Tout est consommé. Dieu merci, et grâces à Nancy Huston, ce roman met dans le siècle, à sa manière, autant de lumière et de raison qu’il s’y pouvait.

Pierre Campion

 

Notes

[1] Lire, numéro 293, mars 2001, entretien avec Nancy Huston. Également en ligne sur le site de Lire. Autre déclaration, dans le même entretien : « En tant qu'écrivain je suis divisée, comme Romain Gary, entre deux langues, le français et l'anglais. Mais là où Gary faisait des versions différentes pour des publics différents, je tiens au contraire à ce que mon texte soit rigoureusement le même dans les deux langues. Je traduis moi-même mes romans. Pour en écrire un, il me faut un an, pour le traduire, un an aussi. J'améliore le premier texte grâce au second. André Brink, en Afrique du Sud, fait la même chose. » Reste que le livre publié est un roman français.

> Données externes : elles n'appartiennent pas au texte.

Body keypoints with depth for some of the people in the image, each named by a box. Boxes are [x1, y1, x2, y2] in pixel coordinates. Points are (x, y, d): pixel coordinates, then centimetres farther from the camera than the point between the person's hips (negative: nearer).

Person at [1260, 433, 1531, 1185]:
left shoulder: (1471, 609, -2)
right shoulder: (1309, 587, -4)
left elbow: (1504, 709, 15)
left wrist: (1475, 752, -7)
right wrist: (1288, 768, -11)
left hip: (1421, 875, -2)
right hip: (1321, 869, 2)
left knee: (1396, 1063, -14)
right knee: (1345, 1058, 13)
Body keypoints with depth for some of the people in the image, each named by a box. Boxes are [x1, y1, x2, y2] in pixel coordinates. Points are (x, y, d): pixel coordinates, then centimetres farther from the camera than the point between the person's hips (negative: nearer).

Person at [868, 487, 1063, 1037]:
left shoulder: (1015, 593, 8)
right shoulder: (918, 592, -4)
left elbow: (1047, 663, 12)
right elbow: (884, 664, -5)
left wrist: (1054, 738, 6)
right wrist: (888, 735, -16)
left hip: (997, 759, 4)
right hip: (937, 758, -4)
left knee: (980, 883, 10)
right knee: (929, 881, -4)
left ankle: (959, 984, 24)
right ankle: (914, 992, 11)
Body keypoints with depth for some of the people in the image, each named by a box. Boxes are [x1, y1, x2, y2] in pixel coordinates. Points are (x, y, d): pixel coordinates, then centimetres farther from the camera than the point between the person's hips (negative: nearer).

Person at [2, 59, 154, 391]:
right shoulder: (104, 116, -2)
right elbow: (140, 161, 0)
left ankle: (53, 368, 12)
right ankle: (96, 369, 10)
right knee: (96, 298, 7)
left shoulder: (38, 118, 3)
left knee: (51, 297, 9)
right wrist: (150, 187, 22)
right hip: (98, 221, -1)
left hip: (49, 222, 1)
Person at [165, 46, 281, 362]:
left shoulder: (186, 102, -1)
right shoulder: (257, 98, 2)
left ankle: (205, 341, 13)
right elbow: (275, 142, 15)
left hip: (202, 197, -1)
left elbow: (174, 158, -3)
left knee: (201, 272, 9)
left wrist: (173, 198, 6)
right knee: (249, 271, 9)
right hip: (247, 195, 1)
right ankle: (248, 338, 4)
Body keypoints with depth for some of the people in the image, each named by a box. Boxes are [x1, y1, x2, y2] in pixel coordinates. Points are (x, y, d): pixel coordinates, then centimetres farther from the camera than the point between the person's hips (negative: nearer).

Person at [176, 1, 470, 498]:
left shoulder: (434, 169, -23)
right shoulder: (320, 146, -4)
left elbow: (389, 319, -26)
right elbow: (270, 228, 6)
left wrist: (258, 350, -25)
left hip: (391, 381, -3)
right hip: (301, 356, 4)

[2] Par exemple : en quelle langue est rédigé le poème que Charles Jackson écrit pendant que les autres dorment et rêvent, et dont il se commente à lui-même les assonances (“le jour mourant”…) et le rythme accentuel (pp. 481-488) ?

[3] Joyce, à un moment (pp. 309-310), est cité et commenté, mais avec Tolstoï et I. B. Singer. Seule allusion à V. Woolf (p. 483) : « Droite et raide et réveillée, Rachel est allongée dans son lit étroit… comme Mrs Dalloway, se dit-elle. »

[4] Histoires dans l’histoire, brèves ou étendues, plus ou moins constituantes de l’histoire, plus ou moins différées : de Sean et Jody, de Leonid et Valentina, de Chloé et son frère Colin, d’Aron, sa femme Nicole et leur servante zouloue Currie, de Leonid et Birgitta (cette histoire trouvant, dans le drame personnel de Hal junior, un rebondissement ignoré des convives et inaperçu des générations à venir)… Et les séquences diversement inhumaines du chapitre XXII « On sombre un peu »… Il faudrait aussi relever les références au cinéma et, par exemple, le nom de Maisie, la mère de Sean, qui renvoie à l’art du montage selon Hitchcock.

[5] Douze interventions, mais pour treize personnages, l’une réglant ensemble le sort de Leonid et celui de Katie, inséparables dans la vie. Cela aussi pour que Dieu puisse consacrer deux pages au destin de Hal junior, le nourrisson suspendu ce soir-là au sein de Chloé. Il deviendra « un immense acteur, parmi les plus célèbres et les mieux aimés du Royaume-Uni » et Dieu l’emportera vers le milieu du XXIe siècle, en quelques semaines, non pas de l’Alzheimer qui commençait à le détruire mais d’un « fulgurant cancer de la prostate, épargnant ainsi à son public le spectacle navrant d’un Macbeth amnésique » ! Mais qui a le dernier mot : cette ironie cruelle de Dieu, ou bien la toute dernière séquence du récitant, qui fait surgir au matin la stupéfaction de l’enfant Hal devant la « page blanche… intouchée… parfaite… neuve » de toute cette neige au soleil ?

[6] Quand Hal évoque « la quantité infernale de travail que demande l’écriture d’un roman », c’est dans la brume du champagne qui noie son cerveau (pp. 401 et suiv.). Dans le temps même où il se décrit à travers l’image complaisante de l’ensevelissement du pharaon en sa pyramide, il n’imagine pas un instant les souvenirs réels que Chloé se rappelle de sa vie d’enfant piétinée.

[7] Au grand ébahissement de Chloé, née en 1977, Aron Zabotinsky, né en 1914, a encore sa mère, âgée de cent deux ans. Ce qui ne l’empêche pas d’avoir aussi ses trois filles de soixante, cinquante-quatre et cinquante-deux ans. Chaque semaine il se dispute au téléphone avec sa mère qui réside en Israël et dont il ne supporte pas les idées politiques, et sa fille aînée lui donne encore des nuits blanches ! « On reste parent jusqu’à la mort… » (p. 245).

[8] Lire à ce sujet le journal de grossesse et d’écriture de Nancy Huston : Journal de la création, Seuil, 1990, rééd. Babel, 2001.

[9] Le titre du roman reprend celui du recueil posthume de Sean Farrell, écrit pendant les mois de l’agonie atroce du poète : son plus beau succès de librairie,  et couronné d’un prix posthume.